We first call fg_tminit() to initialize Fastgraph's texture map manager with support for one texture map. We then display the PCX file and use fg_getimage() to retrieve a 256-color bitmap from that image. The bitmap, whose size is 64x64 pixels, is read into the Texture array. Next we use fg_invert() to translate the 64x64 bitmap from the bottom up format used with fg_getimage() to the top down format expected by the texture mapping functions. The fg_tmdefine() function then tells Fastgraph about the texture map and returns a handle, which we pass to fg_tmselect() to make that texture map the active texture map.

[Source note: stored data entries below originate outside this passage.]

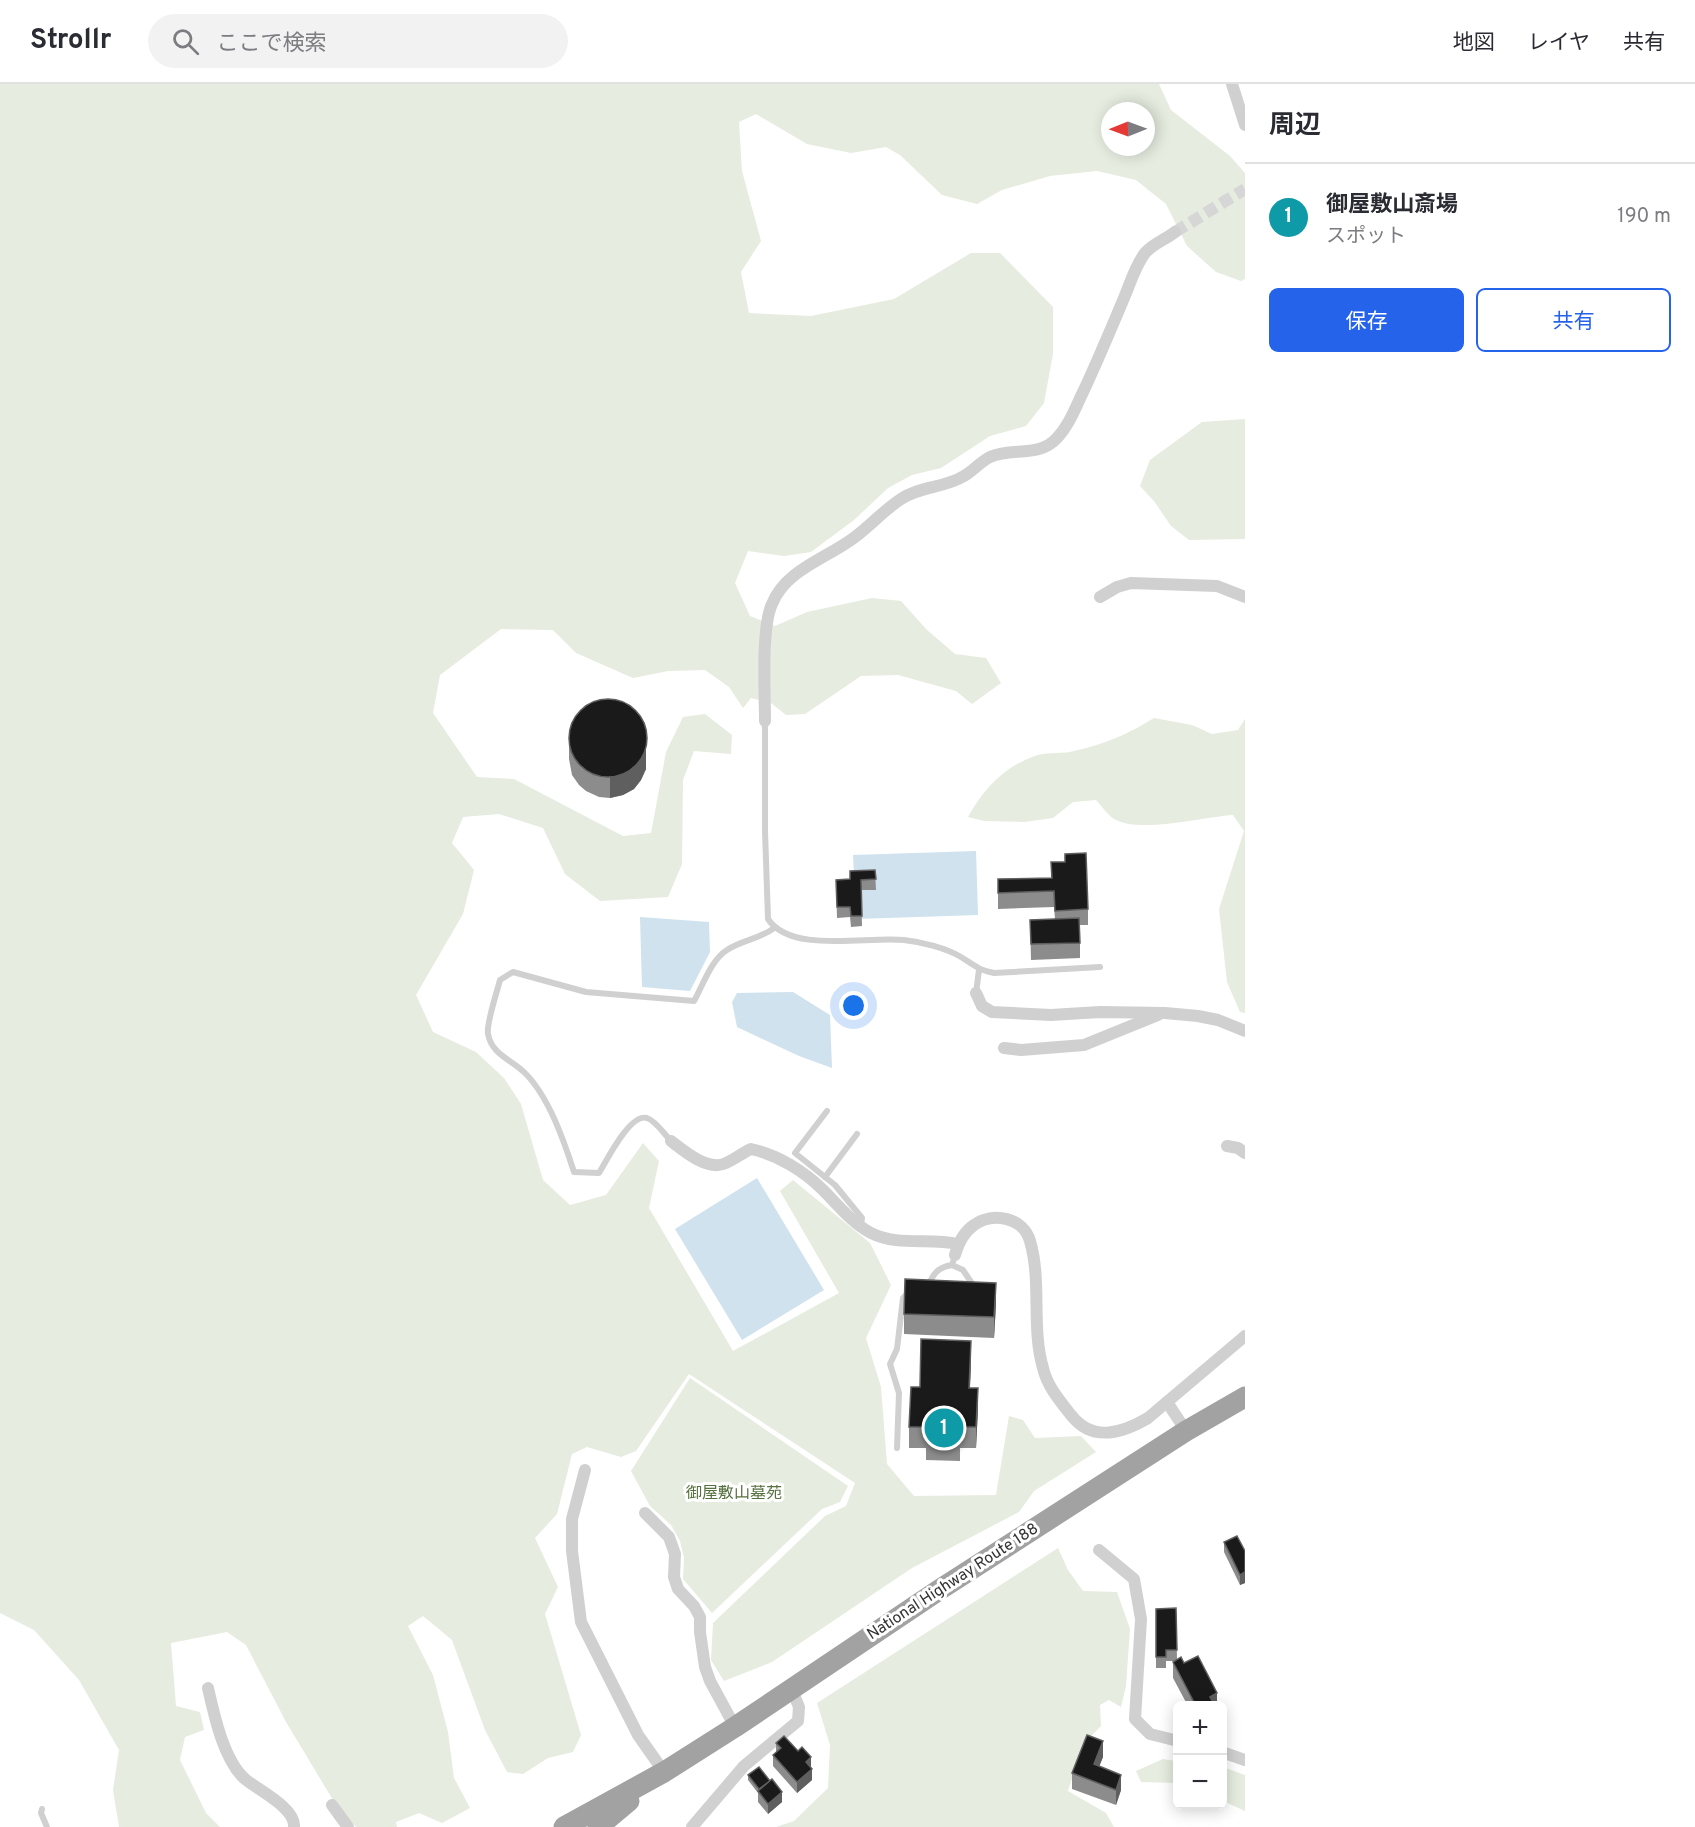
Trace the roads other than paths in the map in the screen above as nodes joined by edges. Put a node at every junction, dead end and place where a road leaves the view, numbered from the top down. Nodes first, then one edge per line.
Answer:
1 (1232, 84) edge
2 (1245, 125) edge
3 (1174, 232) tunnel mouth
4 (1100, 597) dead end
5 (1245, 597) edge
6 (765, 721) joint
7 (774, 928) junction
8 (1100, 967) dead end
9 (979, 970) junction
10 (976, 993) joint
11 (1165, 1013) junction
12 (1245, 1031) edge
13 (1004, 1048) dead end
14 (827, 1111) dead end
15 (857, 1134) dead end
16 (671, 1141) joint
17 (1227, 1146) dead end
18 (1245, 1153) edge
19 (825, 1177) junction
20 (861, 1226) junction
21 (955, 1255) junction
22 (920, 1288) junction
23 (934, 1293) edge
24 (960, 1294) edge
25 (1245, 1336) edge
26 (1245, 1397) edge
27 (1167, 1402) junction
28 (1186, 1431) junction
29 (897, 1448) dead end
30 (585, 1470) dead end
31 (645, 1513) dead end
32 (1099, 1550) dead end
33 (208, 1688) dead end
34 (792, 1690) junction
35 (735, 1727) junction
36 (1173, 1740) edge
37 (1227, 1754) edge
38 (1245, 1760) edge
39 (663, 1772) junction
40 (332, 1806) dead end
41 (42, 1809) dead end
42 (47, 1827) edge
43 (294, 1827) edge
44 (348, 1827) edge
45 (564, 1827) edge
46 (598, 1827) edge
47 (692, 1827) edge

1 - 2 street
3 - 6 street
4 - 5 street
6 - 7 lane
7 - 9 lane
7 - 16 lane
8 - 9 lane
9 - 10 lane
10 - 11 street
11 - 12 street
11 - 13 street
14 - 19 lane
15 - 19 lane
16 - 20 street
17 - 18 street
19 - 20 lane
20 - 21 street
21 - 22 lane
21 - 24 lane
21 - 27 street
22 - 23 lane
22 - 29 lane
25 - 27 street
26 - 28 highway, National Highway Route 188
27 - 28 street
28 - 34 highway, National Highway Route 188
30 - 39 street
31 - 35 street
32 - 36 street
33 - 43 street
34 - 35 highway, National Highway Route 188
34 - 47 street
35 - 39 highway, National Highway Route 188
37 - 38 street
39 - 45 highway, National Highway Route 188
39 - 46 highway, National Highway Route 188
40 - 44 street
41 - 42 lane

If we wanted to modify this example to work with direct color virtual buffers, we would use fg_getdcb() instead of fg_getimage() and fg_invdcb() instead of fg_invert():

C/C++ and Delphi:

fg_getdcb(Texture,64,64);
fg_invdcb(Texture,64,64);

Visual Basic:

Call fg_getdcb(Texture(0), 64, 64)
Call fg_invdcb(Texture(0), 64, 64)

We would also need to increase the size of the Texture array to hold two bytes per pixel if using a high color virtual buffer, or three bytes per pixel if using a true color virtual buffer.

The final texture map management function is fg_tmfree(), which releases the specified texture handle. If you are using Direct3D, fg_tmfree() also releases the DirectDraw surface associated with the texture handle. The fg_tmfree() function expects a single parameter which can be either a texture handle, or a negative value to release all texture handles (and their associated DirectDraw surfaces if using Direct3D). Using fg_tmfree() is required in Direct3D programs, but is optional in all other environments.